What’s the difference between being sexual and being sexy?

I think there's a really important distinction to be made between being sexy and sexual. Being sexual refers to one’s individual sexuality. Being sexy means that you're putting yourself out there for someone else. So it is by definition a subordinate position, a suffocating position if you will. I call this "the sexy lie," this idea that sexy is empowering, when it just isn't. Being sexual could be empowering, while being sexy is never empowering; it’s acting as if your sexuality exists for someone else, and by definition, you're not in a position of power in that exchange.

What do you think about popular musicians and performers who promote this porno beauty culture?

There's been a lot of focus on Miley Cyrus and other performers for really pushing the envelope; Madonna did a lot of this two decades ago, these artists that combine softcore pornography with a presentation of beauty. Again, I just think it's a system that sets girls up to fail.

Miley Cyrus is not the problem. There's a great line from the second book in The Hunger Games trilogy Catching Fire, where Katniss is about to shoot Finnick, and he says "remember who the enemy is.” Miley Cyrus isn't the enemy. The enemy is the system of porno beauty culture that says this is what you should be doing in order to be making money. This is the script. The problem is the system, not Miley Cyrus and all of these ambassadors of this system. They're going to do what they need to do to get ahead. The system is the problem.

How would you visualize a woman in media embracing her sexuality without it being all about being sexy?

I have yet to see a presentation of women's sexuality in popular entertainment culture that is about women and her sexuality. Since Hollywood can't get violence right, I'd prefer they do less of it, and because Hollywood can't get women's sexuality right, I'd prefer to see less of the damaging stuff. I think most sex and violence is gratuitous, it's salacious, and it's damaging. Most sexuality is damaging to women and most violence sends very damaging messages to young men.
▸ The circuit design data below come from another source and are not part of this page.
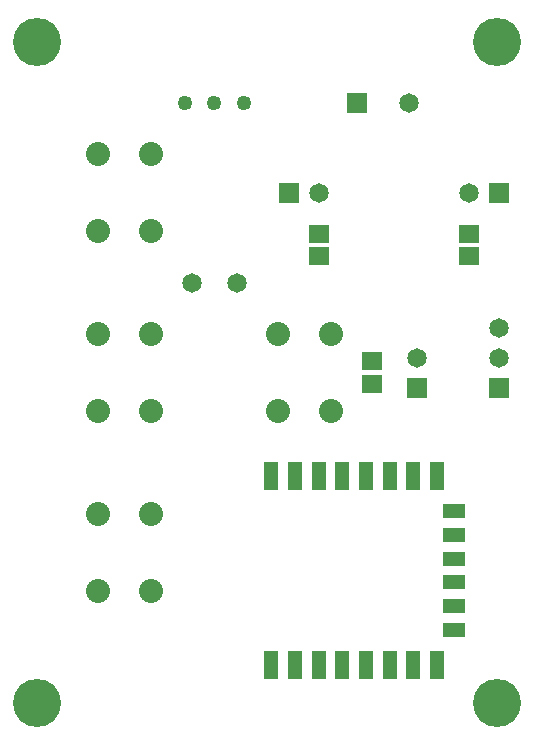
<source format=gts>
G04 -- Generated By PCBWeb Designer*
%FSLAX24Y24*%
%MOIN*%
%OFA0B0*%
%SFA1.0B1.0*%
%AMROTRECT*21,1,$1,$2,0,0,$3*%
%AMROTOBLONG*1,1,$7,$1,$2*1,1,$7,$3,$4*21,1,$5,$6,0,0,$8*%
%ADD10C,0.025*%
%ADD11C,0.15*%
%ADD12C,0.1*%
%ADD13C,0.16*%
%ADD14C,0.005*%
%ADD15R,0.065X0.0394*%
%ADD16R,0.075X0.0494*%
%ADD17C,0.021*%
%ADD18R,0.0394X0.0866*%
%ADD19R,0.0494X0.0966*%
%ADD20C,0.002*%
%ADD21C,0.018*%
%ADD22C,0.008*%
%ADD23C,0.024*%
%ADD24R,0.055X0.055*%
%ADD25C,0.035*%
%ADD26R,0.065X0.065*%
%ADD27C,0.055*%
%ADD28C,0.032*%
%ADD29C,0.065*%
%ADD30C,0.01*%
%ADD31R,0.0591X0.0512*%
%ADD32R,0.0691X0.0612*%
%ADD33C,0.07*%
%ADD34C,0.045*%
%ADD35C,0.08*%
%ADD36C,0.033*%
%ADD37C,0.033*%
%ADD38C,0.026*%
%ADD39C,0.0394*%
%ADD40C,0.0197*%
%ADD41C,0.0494*%
%ADD42C,0.0059*%
%ADD43C,0.015*%
%ADD44C,0.0275*%
%ADD45C,0.0*%
G01*
%LNSTD*%
%LPD*%
G54D13*
X1575Y2475D03*
X16925Y2475D03*
X1575Y24525D03*
X16925Y24525D03*
G54D16*
X15500Y4931D03*
X15500Y5718D03*
X15500Y6506D03*
X15500Y7293D03*
X15500Y8081D03*
X15500Y8868D03*
G54D19*
X14910Y3750D03*
X9398Y3750D03*
X10185Y3750D03*
X10972Y3750D03*
X11760Y3750D03*
X12547Y3750D03*
X13335Y3750D03*
X14122Y3750D03*
X14910Y10050D03*
X14122Y10050D03*
X13335Y10050D03*
X12547Y10050D03*
X11760Y10050D03*
X10972Y10050D03*
X10185Y10050D03*
X9398Y10050D03*
G54D26*
X14250Y13000D03*
G54D29*
X14250Y14000D03*
G54D32*
X12750Y13126D03*
X12750Y13874D03*
G54D26*
X17000Y13000D03*
G54D29*
X17000Y14000D03*
X17000Y15000D03*
G54D35*
X5386Y18220D03*
X5386Y20780D03*
X3616Y18220D03*
X3616Y20780D03*
X5386Y6220D03*
X5386Y8780D03*
X3616Y6220D03*
X3616Y8780D03*
X11386Y12220D03*
X11386Y14780D03*
X9616Y12220D03*
X9616Y14780D03*
X5386Y12220D03*
X5386Y14780D03*
X3616Y12220D03*
X3616Y14780D03*
G54D26*
X10000Y19500D03*
G54D29*
X11000Y19500D03*
G54D26*
X17000Y19500D03*
G54D29*
X16000Y19500D03*
G54D32*
X11000Y17376D03*
X11000Y18124D03*
X16000Y17376D03*
X16000Y18124D03*
G54D26*
X12250Y22500D03*
G54D29*
X14000Y22500D03*
X8250Y16500D03*
X6750Y16500D03*
G54D41*
X8484Y22500D03*
X7500Y22500D03*
X6516Y22500D03*
M02*

</source>
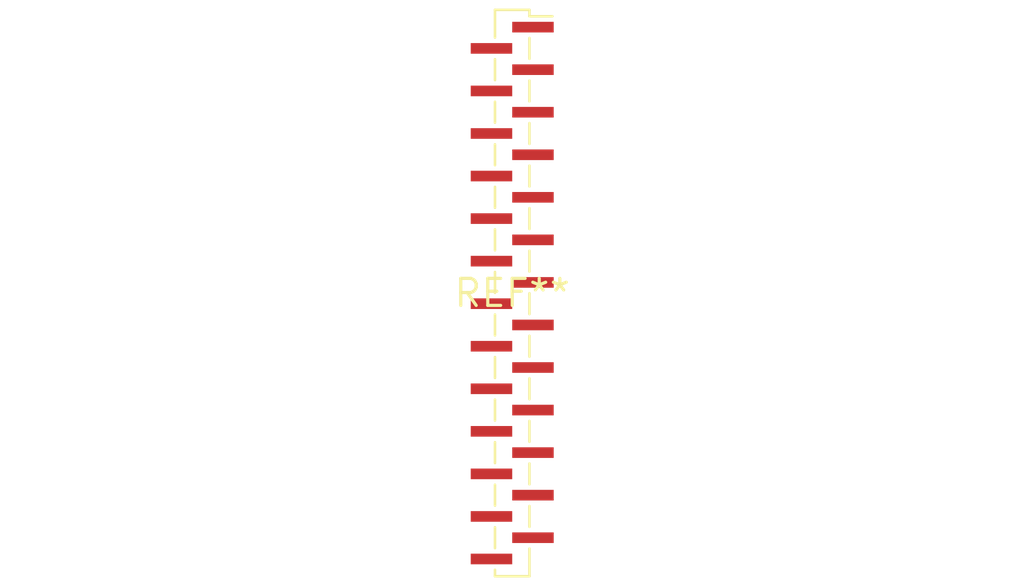
<source format=kicad_pcb>
(kicad_pcb (version 20240108) (generator pcbnew)

  (general
    (thickness 1.6)
  )

  (paper "A4")
  (layers
    (0 "F.Cu" signal)
    (31 "B.Cu" signal)
    (32 "B.Adhes" user "B.Adhesive")
    (33 "F.Adhes" user "F.Adhesive")
    (34 "B.Paste" user)
    (35 "F.Paste" user)
    (36 "B.SilkS" user "B.Silkscreen")
    (37 "F.SilkS" user "F.Silkscreen")
    (38 "B.Mask" user)
    (39 "F.Mask" user)
    (40 "Dwgs.User" user "User.Drawings")
    (41 "Cmts.User" user "User.Comments")
    (42 "Eco1.User" user "User.Eco1")
    (43 "Eco2.User" user "User.Eco2")
    (44 "Edge.Cuts" user)
    (45 "Margin" user)
    (46 "B.CrtYd" user "B.Courtyard")
    (47 "F.CrtYd" user "F.Courtyard")
    (48 "B.Fab" user)
    (49 "F.Fab" user)
    (50 "User.1" user)
    (51 "User.2" user)
    (52 "User.3" user)
    (53 "User.4" user)
    (54 "User.5" user)
    (55 "User.6" user)
    (56 "User.7" user)
    (57 "User.8" user)
    (58 "User.9" user)
  )

  (setup
    (pad_to_mask_clearance 0)
    (pcbplotparams
      (layerselection 0x00010fc_ffffffff)
      (plot_on_all_layers_selection 0x0000000_00000000)
      (disableapertmacros false)
      (usegerberextensions false)
      (usegerberattributes false)
      (usegerberadvancedattributes false)
      (creategerberjobfile false)
      (dashed_line_dash_ratio 12.000000)
      (dashed_line_gap_ratio 3.000000)
      (svgprecision 4)
      (plotframeref false)
      (viasonmask false)
      (mode 1)
      (useauxorigin false)
      (hpglpennumber 1)
      (hpglpenspeed 20)
      (hpglpendiameter 15.000000)
      (dxfpolygonmode false)
      (dxfimperialunits false)
      (dxfusepcbnewfont false)
      (psnegative false)
      (psa4output false)
      (plotreference false)
      (plotvalue false)
      (plotinvisibletext false)
      (sketchpadsonfab false)
      (subtractmaskfromsilk false)
      (outputformat 1)
      (mirror false)
      (drillshape 1)
      (scaleselection 1)
      (outputdirectory "")
    )
  )

  (net 0 "")

  (footprint "PinSocket_1x26_P1.00mm_Vertical_SMD_Pin1Right" (layer "F.Cu") (at 0 0))

)

</source>
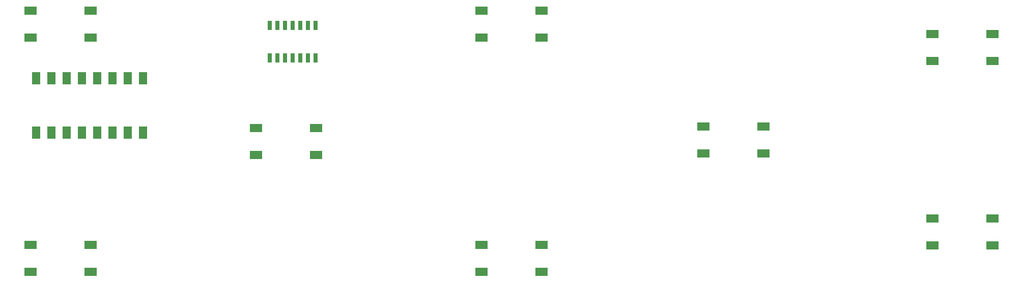
<source format=gbp>
G04*
G04 #@! TF.GenerationSoftware,Altium Limited,Altium Designer,24.2.2 (26)*
G04*
G04 Layer_Color=128*
%FSLAX42Y42*%
%MOMM*%
G71*
G04*
G04 #@! TF.SameCoordinates,1B85D7C3-CB2C-498D-ACBB-91D5DC165851*
G04*
G04*
G04 #@! TF.FilePolarity,Positive*
G04*
G01*
G75*
%ADD17R,1.45X2.10*%
%ADD94R,2.10X1.40*%
%ADD95R,0.70X1.55*%
D17*
X1994Y6111D02*
D03*
X2248D02*
D03*
X2502D02*
D03*
X2756D02*
D03*
X3010D02*
D03*
X3264D02*
D03*
X3518D02*
D03*
X3772D02*
D03*
Y7021D02*
D03*
X3518D02*
D03*
X3264D02*
D03*
X3010D02*
D03*
X2756D02*
D03*
X2502D02*
D03*
X2248D02*
D03*
X1994D02*
D03*
D94*
X5650Y5744D02*
D03*
X6650D02*
D03*
X5650Y6194D02*
D03*
X6650D02*
D03*
X14089Y6219D02*
D03*
X13089Y6219D02*
D03*
X14089Y5769D02*
D03*
X13089D02*
D03*
X9400Y7694D02*
D03*
X10400Y7694D02*
D03*
X9400Y8144D02*
D03*
X10400D02*
D03*
X9400Y3791D02*
D03*
X10400D02*
D03*
X9400Y4241D02*
D03*
X10400D02*
D03*
X1900Y7694D02*
D03*
X2900Y7694D02*
D03*
X1900Y8144D02*
D03*
X2900D02*
D03*
X1900Y3791D02*
D03*
X2900D02*
D03*
X1900Y4241D02*
D03*
X2900D02*
D03*
X17900Y4683D02*
D03*
X16900Y4683D02*
D03*
X17900Y4233D02*
D03*
X16900D02*
D03*
X17900Y7756D02*
D03*
X16900Y7756D02*
D03*
X17900Y7306D02*
D03*
X16900D02*
D03*
D95*
X5880Y7905D02*
D03*
X6007D02*
D03*
X6134D02*
D03*
X6261D02*
D03*
X6388D02*
D03*
X6515D02*
D03*
X6642D02*
D03*
Y7360D02*
D03*
X6515D02*
D03*
X6388D02*
D03*
X6261D02*
D03*
X6134D02*
D03*
X6007D02*
D03*
X5880D02*
D03*
M02*

</source>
I would love to see us having discussions about it.

We have discussions about pollutants in the air, but we don't have a discussion about pollution on the big and little screens that have profound effects on how our society holds together and interacts, in how individuals interact with one another.

What is the biggest way in which you see women helping women reach empowerment?

I think one problem is that when we women get into positions of middle or even upper power, we tend to think of ourselves as the highlander, because we don't think of ourselves as worthy of leadership positions or we don't think of ourselves as worthy of power. We still perceive power distribution as being very limited for women and so instead of saying” look there can be 50 percent women in this company,” or “Congress can be 50 percent women,” or “gee, why don't we have 50 percent of women behind the scenes of this movie,” you see it as "wow there's only three of us so I'm gonna compete with the other women here because I'm going to show them that I'm the “real” woman or I'm the “best” woman.” So we compete with each other instead of changing the system. Once again, we forget who the enemy is.

I think a real common sense thing would be for any time a woman feels competitive tendencies to really stop the tapes and make a point to reach out to the women she feels competitive with. Talk with them and befriend them and see how you might be able to collaborate. It sounds really CareBear-ish or kumbayah-ish, but that's really the only way I found to deal with those demons. Stop competing. Absolutely refuse to compete, because other women are not the enemy.

It doesn't mean you can't critique the actions of other women that you think might be damaging to women in general. For example, I think Miley Cyrus' self presentation sends damaging messages to young women. I do. She's not my target, but I think it's perfectly appropriate for us in a loving way, as I think Sinead O'Connor did with her first critique of Miley Cyrus, in a loving way to call out the behaviors, less so the person and call out the system that produces these behaviors.